(SUPPLIED MATERIAL):
[Start of Attachment]
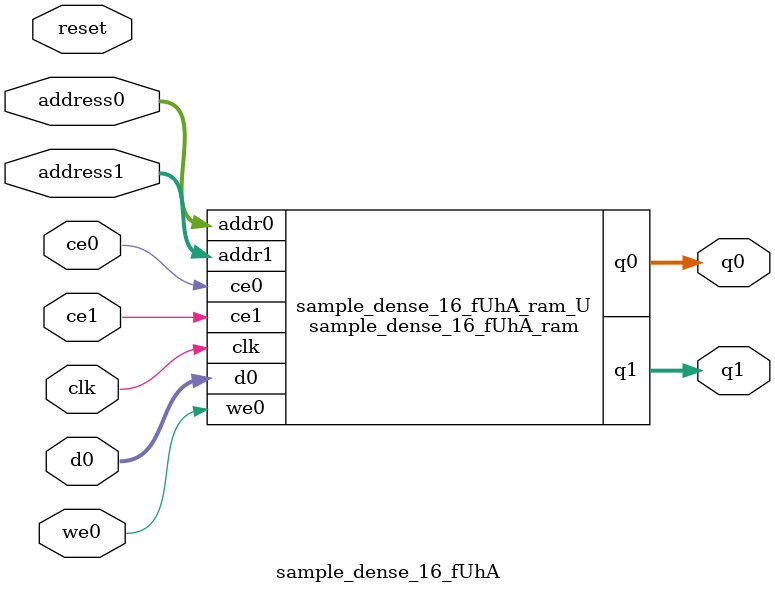
<source format=v>

`timescale 1 ns / 1 ps
module sample_dense_16_fUhA_ram (addr0, ce0, d0, we0, q0, addr1, ce1, q1,  clk);

parameter DWIDTH = 32;
parameter AWIDTH = 5;
parameter MEM_SIZE = 32;

input[AWIDTH-1:0] addr0;
input ce0;
input[DWIDTH-1:0] d0;
input we0;
output reg[DWIDTH-1:0] q0;
input[AWIDTH-1:0] addr1;
input ce1;
output reg[DWIDTH-1:0] q1;
input clk;

(* ram_style = "block" *)reg [DWIDTH-1:0] ram[0:MEM_SIZE-1];




always @(posedge clk)  
begin 
    if (ce0) 
    begin
        if (we0) 
        begin 
            ram[addr0] <= d0; 
            q0 <= d0;
        end 
        else 
            q0 <= ram[addr0];
    end
end


always @(posedge clk)  
begin 
    if (ce1) 
    begin
            q1 <= ram[addr1];
    end
end


endmodule


`timescale 1 ns / 1 ps
module sample_dense_16_fUhA(
    reset,
    clk,
    address0,
    ce0,
    we0,
    d0,
    q0,
    address1,
    ce1,
    q1);

parameter DataWidth = 32'd32;
parameter AddressRange = 32'd32;
parameter AddressWidth = 32'd5;
input reset;
input clk;
input[AddressWidth - 1:0] address0;
input ce0;
input we0;
input[DataWidth - 1:0] d0;
output[DataWidth - 1:0] q0;
input[AddressWidth - 1:0] address1;
input ce1;
output[DataWidth - 1:0] q1;



sample_dense_16_fUhA_ram sample_dense_16_fUhA_ram_U(
    .clk( clk ),
    .addr0( address0 ),
    .ce0( ce0 ),
    .we0( we0 ),
    .d0( d0 ),
    .q0( q0 ),
    .addr1( address1 ),
    .ce1( ce1 ),
    .q1( q1 ));

endmodule


</source>
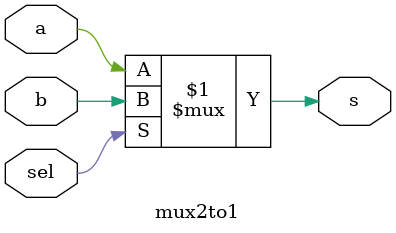
<source format=v>
module top_module (
    input c,
    input d,
    output [3:0] mux_in
);
wire c_or_d_s,zero_s,d_prime_s,c_and_d_s;
    
    mux2to1 c_or_d(.a(d),.b(1'b1),.sel(c),.s(c_or_d_s));
    mux2to1 zero(.a(1'b0),.b(1'b0),.sel(c),.s(zero_s));
    mux2to1 d_prime(.a(1'b1),.b(1'b0),.sel(d),.s(d_prime_s));
    mux2to1 c_and_d(.a(1'b0),.b(d),.sel(c),.s(c_and_d_s));
  
    assign mux_in[0] = c_or_d_s;
    assign mux_in[1] = zero_s;
    assign mux_in[2] = d_prime_s;
    assign mux_in[3] = c_and_d_s;

endmodule

module mux2to1 (
    input a,
    input b,
    input sel,
    output s
);
  
    assign s = sel ? b : a;
  
endmodule

</source>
[End of Attachment]
(YOUR GOAL): Could you repeat all of the entries exactly, without the pictures?

(EXERCISE OUTPUT):
<source format=v>

`timescale 1 ns / 1 ps
module sample_dense_16_fUhA_ram (addr0, ce0, d0, we0, q0, addr1, ce1, q1,  clk);

parameter DWIDTH = 32;
parameter AWIDTH = 5;
parameter MEM_SIZE = 32;

input[AWIDTH-1:0] addr0;
input ce0;
input[DWIDTH-1:0] d0;
input we0;
output reg[DWIDTH-1:0] q0;
input[AWIDTH-1:0] addr1;
input ce1;
output reg[DWIDTH-1:0] q1;
input clk;

(* ram_style = "block" *)reg [DWIDTH-1:0] ram[0:MEM_SIZE-1];




always @(posedge clk)  
begin 
    if (ce0) 
    begin
        if (we0) 
        begin 
            ram[addr0] <= d0; 
            q0 <= d0;
        end 
        else 
            q0 <= ram[addr0];
    end
end


always @(posedge clk)  
begin 
    if (ce1) 
    begin
            q1 <= ram[addr1];
    end
end


endmodule


`timescale 1 ns / 1 ps
module sample_dense_16_fUhA(
    reset,
    clk,
    address0,
    ce0,
    we0,
    d0,
    q0,
    address1,
    ce1,
    q1);

parameter DataWidth = 32'd32;
parameter AddressRange = 32'd32;
parameter AddressWidth = 32'd5;
input reset;
input clk;
input[AddressWidth - 1:0] address0;
input ce0;
input we0;
input[DataWidth - 1:0] d0;
output[DataWidth - 1:0] q0;
input[AddressWidth - 1:0] address1;
input ce1;
output[DataWidth - 1:0] q1;



sample_dense_16_fUhA_ram sample_dense_16_fUhA_ram_U(
    .clk( clk ),
    .addr0( address0 ),
    .ce0( ce0 ),
    .we0( we0 ),
    .d0( d0 ),
    .q0( q0 ),
    .addr1( address1 ),
    .ce1( ce1 ),
    .q1( q1 ));

endmodule


</source>
<source format=v>
module top_module (
    input c,
    input d,
    output [3:0] mux_in
);
wire c_or_d_s,zero_s,d_prime_s,c_and_d_s;
    
    mux2to1 c_or_d(.a(d),.b(1'b1),.sel(c),.s(c_or_d_s));
    mux2to1 zero(.a(1'b0),.b(1'b0),.sel(c),.s(zero_s));
    mux2to1 d_prime(.a(1'b1),.b(1'b0),.sel(d),.s(d_prime_s));
    mux2to1 c_and_d(.a(1'b0),.b(d),.sel(c),.s(c_and_d_s));
  
    assign mux_in[0] = c_or_d_s;
    assign mux_in[1] = zero_s;
    assign mux_in[2] = d_prime_s;
    assign mux_in[3] = c_and_d_s;

endmodule

module mux2to1 (
    input a,
    input b,
    input sel,
    output s
);
  
    assign s = sel ? b : a;
  
endmodule

</source>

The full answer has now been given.